Il y avait simplement, face à face, un Homme et un Gruull qui se communiquaient avec le minimum d’arrière-pensées des informations capitales. Cet échange dura plusieurs heures. Il serait vain de vouloir le retranscrire dans son intégralité, avec ses hésitations, ses retours en arrière, ses redites. Un abrégé, le plus clair possible cependant, saura mieux en faire ressortir les points essentiels…

« Pourquoi les Hommes nous livrent-ils cette guerre sans merci ? » avait dit le Gruull.

— Ce sont les Gruulls qui ont attaqué l’humanité en premier lieu, avec une sauvagerie incroyable, en détruisant toute vie humaine sur leur passage, répliqua l’Homme.

Et l’Homme raconta ce qu’il connaissait de la guerre contre les Gruulls, vingt années de conflit qui, à cause de la barrière de la lumière, ne pouvaient, selon ses propres connaissances, embrasser matériellement qu’un diamètre globulaire de vingt années-lumière.

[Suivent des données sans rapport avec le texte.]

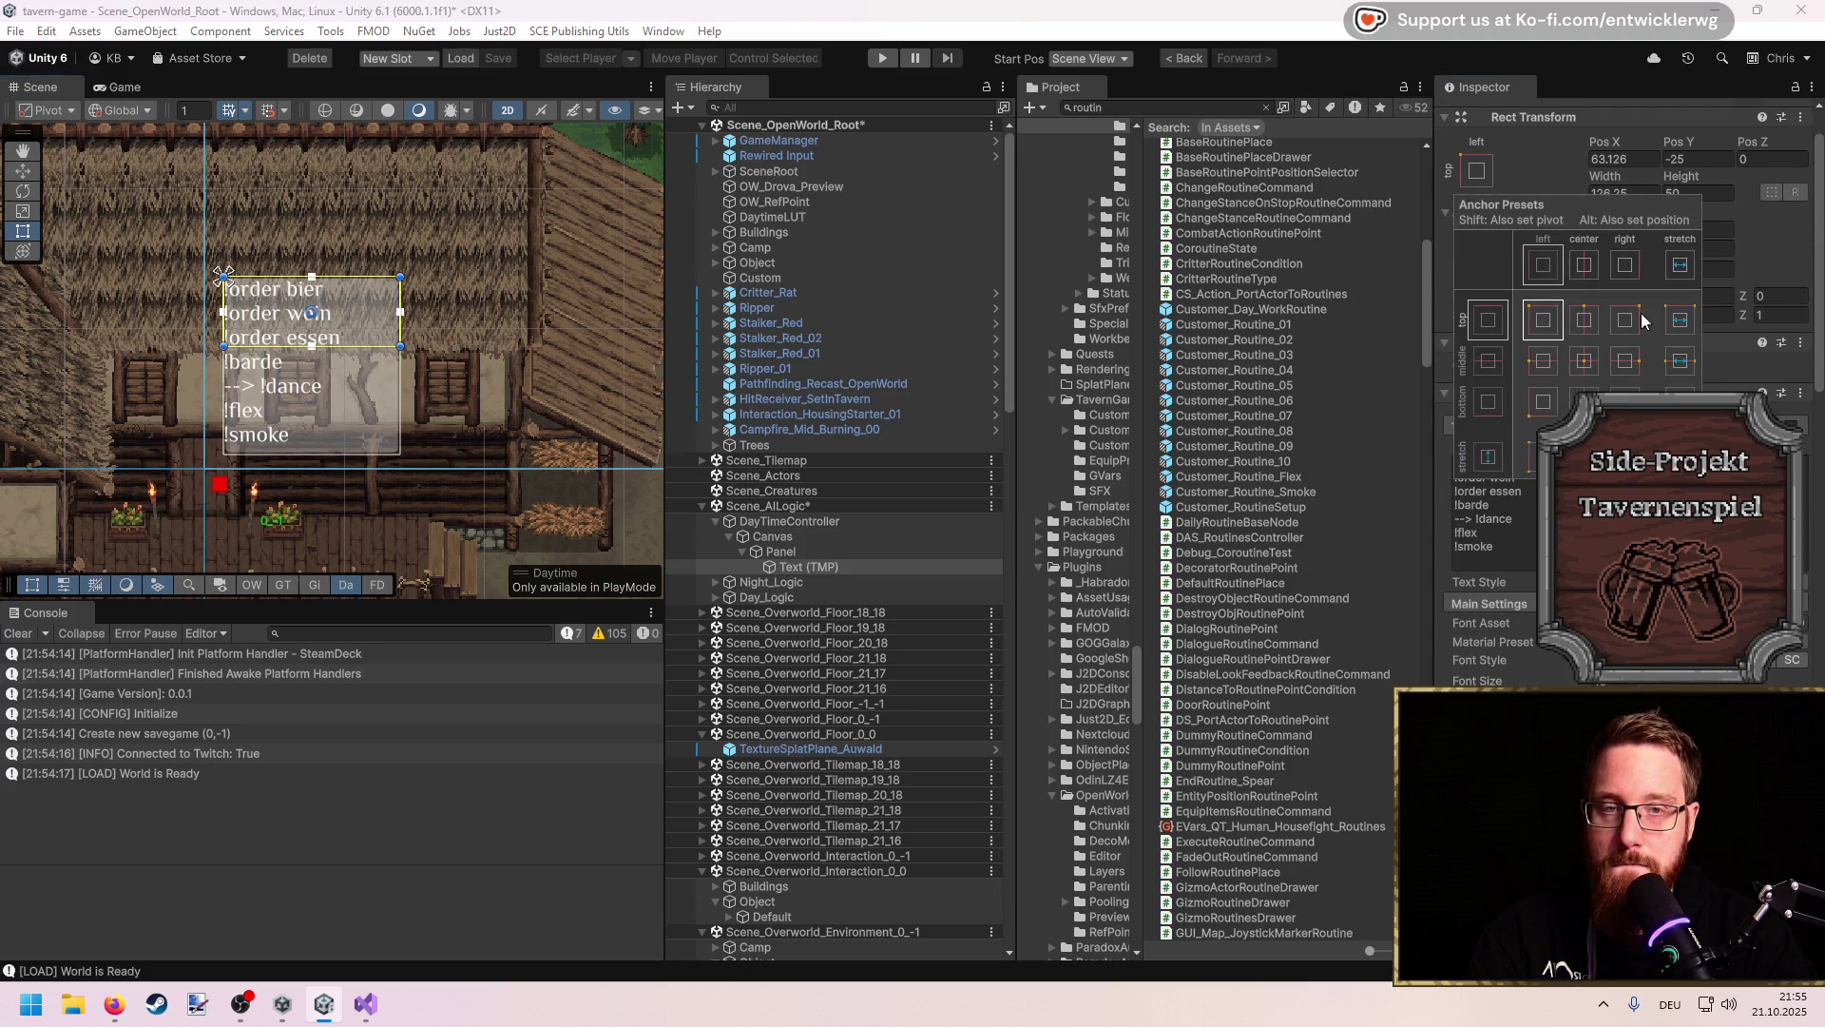
pyautogui.scroll(-5, 1759, 380)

— Pourquoi faites-vous cela ? dit l’Homme pour conclure. Qui êtes-vous ? D’où venez-vous ?

Avant de donner la « parole » au Gruull, il est intéressant de noter que le message télépathique reçu par l’Homme comportait bien le terme « Gruull » pour désigner les ennemis ; ceux-ci devaient en propre se nommer autrement ; mais le cerveau de l’Homme ne pouvait décoder le nom spéci­fique que selon une terminologie humaine.

— Le peuple gruull, pensait son interlocuteur, vient de la galaxie… (Ici, un terme intranscriptible.) Cette galaxie est située environ à sept millions d’années-lumière de la vôtre. Nous avons fait un long voyage. Nous errons de monde en monde depuis cinq mille de vos années. Nous cherchons un monde hospitalier qui puisse nous permettre de vivre de nouveau une vie stable et ordonnée…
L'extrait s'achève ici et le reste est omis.